Certainly, I’m a realist. We don’t love Amazon, but they treat the consumer really well. They are easy and personal to deal with. We don’t love Netflix either and they treated the customer like a line item on a profitability spreadsheet and every customer will be unconcerned if they vanish. No one will care.

“Why care? Why share?” is worth asking yourself. Especially in the face of what feels like an anti-social, back-to-basics business backlash lately.

In blog discussions and most conferences, there’s often someone with a rebel poise (usually young and successful) who reminds us with a smile that business is all about money.

True…but that’s not how you create value. Money is the offshoot of value, not the cause of it.

Customers and transactions are not the same thing. In almost every case, the customer is worth more than the sum of their transactions. This is true for almost every business, from yoga gear to running shoes to classic sports cars.

Every community will be different but the human touch is always its indelible fingerprint.

Before we earn our customer’s dollars, we need to earn their sense of belonging and astonishment, their satisfaction, and their finding value great enough to act as a leverage point to their networks.

We want them to care enough to share.

@dpinsen, a friend, entrepreneur in financial services, and brilliant pragmatist started a great comment string in my last post. At the core of the discussion is whether community and social loops are applicable across all verticals and types of products.

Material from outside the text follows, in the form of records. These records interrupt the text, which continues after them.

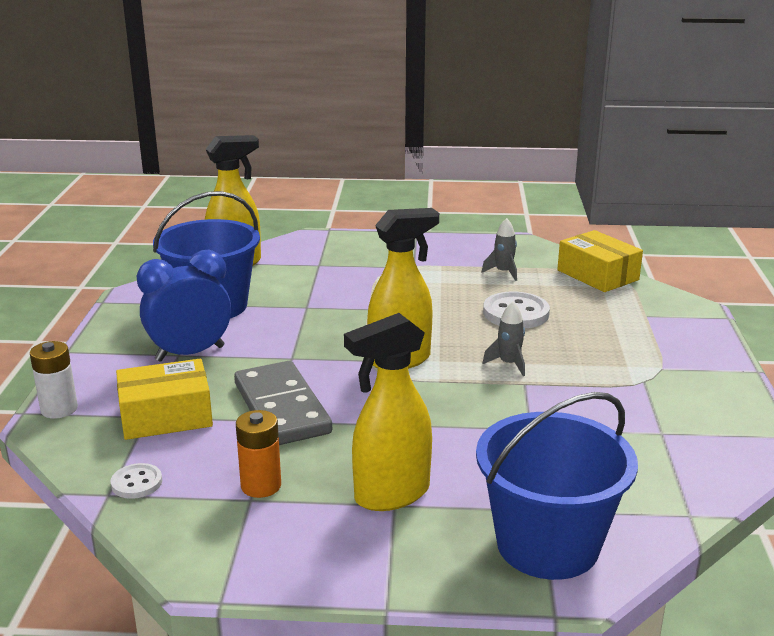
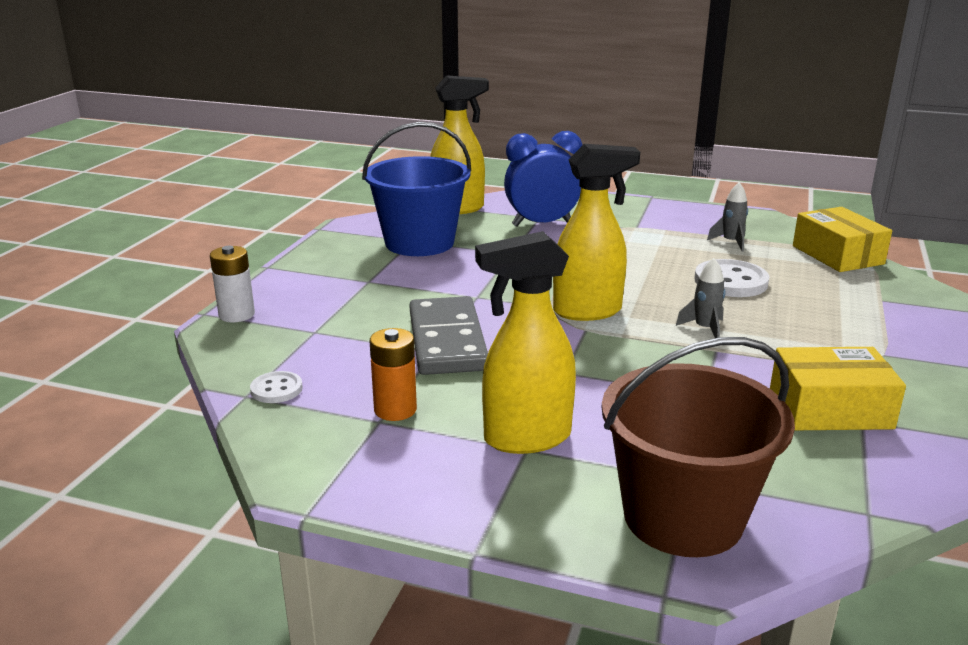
camera: 15 degrees right, 0 degrees up
(166, 416) = (332, 333): yellow box -> yellow box (830, 409)
(190, 354) = (379, 281): blue clock -> blue clock (542, 224)
(547, 544) = (683, 517): blue bucket -> brown bucket

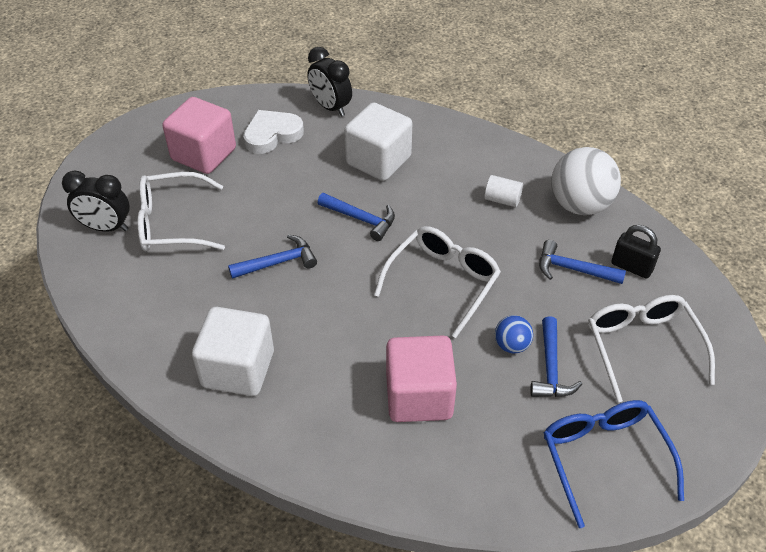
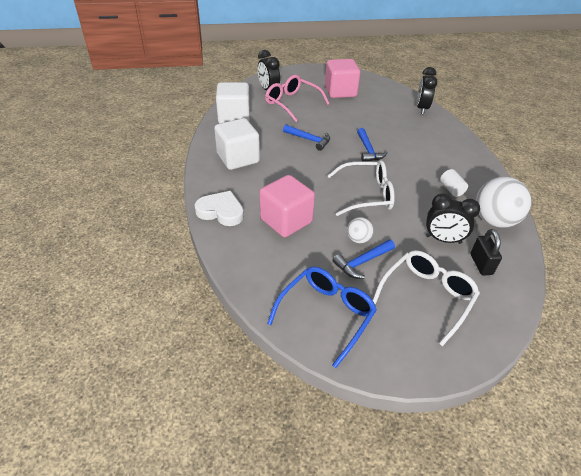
camera: 50 degrees right, 5 degrees down
(173, 223) = (292, 103): white glasses -> pink glasses
(272, 135) = (379, 102): white heart -> white heart (221, 211)
(378, 160) = (412, 137): white cube -> white cube (234, 117)
(511, 345) = (358, 239): blue ball -> white ball
(573, 269) = (443, 239): blue hammer -> black clock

We are on opposite sides of this debate. He makes a strong argument that community is tied to passion and passion is not equal across all types of groups. He’s right to a degree, but I just don’t believe there is a business that can exist without the extended good will of its customers. And that good will is enough spark to build community on.

Community is an ideal with pragmatic hooks that are applicable to every business in every possible sector. Commerce isn’t about goods, it’s about people. It always has been, and the measure of value is somehow wrapped in customer’s intent to care enough to share.

Are the needs of my dentist, my vet, my doctor and my local wine shop all the same? No question.

Customer acquisition cost and churn is the largest expense and the biggest worry for all of these business. And these businesses couldn’t be more different.

Do I share a great wine on sale at my local shop 10X more than my satisfaction with the other services? Certainly. But social loops are core, without exception, to every branded service and product  I consume.

And even though the cost of services is completely different for every one, the value of a referral is paramount. To the vet where I bring my cat to the wine I’m having at the Thanksgiving table…referrals within a scale of relevance matter.

The “Why care?” “Why share?” phrase came from a presentation by Facebook’s Kay Madati at the socialtvsummit in New York last week. He was lecturing big media brands on how to effectively advertise to Facebook users. It was a salesperson’s ‘We are the platform’ version of ‘Think differently’.

He was selling an advertising platform. I heard a refrain on how to think about the culture of commerce in my world.

Understanding is iterative at its core. Ongoing and daily a new revelation. It’s been a great gift to have a question broad enough to frame the discussion each day in a new way.

It’s been really useful. I thought I’d share it forward.